Alors, je ne sais pas si_vous qui êtes jeune ou plus trop_vous suivez de telles émissions... Cependant, j'aimerais vous la faire découvrir à travers ce reportage qui ne peut pas vous échapper en ce mois de Mars... Le terrible CPE!
L'émission commence avec des images de Rennes qu'ils nous présente comme la ville "berceau de l'agitation" de ces dernières semaines...

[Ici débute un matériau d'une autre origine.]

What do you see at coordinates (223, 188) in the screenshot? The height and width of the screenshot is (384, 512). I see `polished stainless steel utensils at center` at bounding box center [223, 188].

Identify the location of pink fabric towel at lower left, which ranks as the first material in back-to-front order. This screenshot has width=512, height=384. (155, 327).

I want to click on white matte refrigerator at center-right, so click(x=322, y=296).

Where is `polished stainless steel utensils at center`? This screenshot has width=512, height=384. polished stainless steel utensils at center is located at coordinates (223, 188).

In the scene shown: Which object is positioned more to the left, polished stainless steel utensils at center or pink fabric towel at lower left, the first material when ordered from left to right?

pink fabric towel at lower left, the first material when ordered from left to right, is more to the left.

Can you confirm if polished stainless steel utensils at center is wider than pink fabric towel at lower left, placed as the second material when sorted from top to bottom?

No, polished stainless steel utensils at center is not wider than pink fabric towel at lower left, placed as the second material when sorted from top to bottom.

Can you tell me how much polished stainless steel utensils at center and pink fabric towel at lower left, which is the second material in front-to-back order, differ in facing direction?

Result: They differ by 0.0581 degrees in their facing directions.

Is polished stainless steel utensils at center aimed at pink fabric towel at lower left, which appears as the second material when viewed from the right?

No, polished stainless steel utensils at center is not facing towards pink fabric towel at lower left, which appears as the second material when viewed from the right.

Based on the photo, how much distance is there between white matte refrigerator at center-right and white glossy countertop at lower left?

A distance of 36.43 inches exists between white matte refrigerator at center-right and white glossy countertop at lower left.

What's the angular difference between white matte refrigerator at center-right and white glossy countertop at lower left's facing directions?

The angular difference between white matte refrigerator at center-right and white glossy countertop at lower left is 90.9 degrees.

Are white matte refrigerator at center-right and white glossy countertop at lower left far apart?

Ensuite, apparaissent à l'image des jeunes qui ne sont pas syndiqués mais qui s'investissent farouchement dans la lutte contre le gouvernement, contre cette loi que M. Villepin veut à tous prix faire passer. On apprendra vers la fin, que le Conseil constitutionnel, qui devait se prononcer aujourd'hui sur cette loi tant contestée, tant méprisée par les jeunes, a décidée qu'elle était conforme à la Constitution de 1958 et dons par conséquent, qu'elle pouvait s'appliquer sans problème. C'est Villepin qui doit être heureux! Les jeunes, lors du reportage n'ont pas abordé ce sujet.
Les visages sont marqués; au détour d'une manif, on voit des images filmées en contre plongée, la foule échappe ou tente malgré elle d'échapper aux gazs lacrimo que les CRS déverssent sur la foule contestataire...
Ensuite, aux abords d'une rue très fréquentée par les manifestants, des casseurs, on nous indique qu'ils sont pauvres, non par souci de les excuser mais pour nous montrer la réalité des choses, et puis, on voit bien de quel milieu social ils viennent, ils sont vêtus de joggings, sont plutôt violents, se prêtent volontier aux bagares qui s'inprovisent ça et là... On est mals pour les vitrines défoncées, on se sent impuissants devant nos écrans. A ce moment précis, j'ai grifonné sur mon papier "images déroutantes" du fait de leur force et de l'impact qu'elles ont sur moi...

Tout au long de l'enquête journalistique, on suit le dirigeant de la CFDT, ainsi que le très connu bonhomme du fait de sa médiatisation, le président de l'UNEF, Bruno Julliard...
Lui, il apparaît régulièrement dans les médias contre le CPE et en faveur du retrait, il est un peu le symbôle du combat jeune, un epu comme l'a été Conbendit, en Mai 1968, lors des évènements dans ce contexte qui était la révolution intellectuelle de la gauche.. Bref, revenons au sujet!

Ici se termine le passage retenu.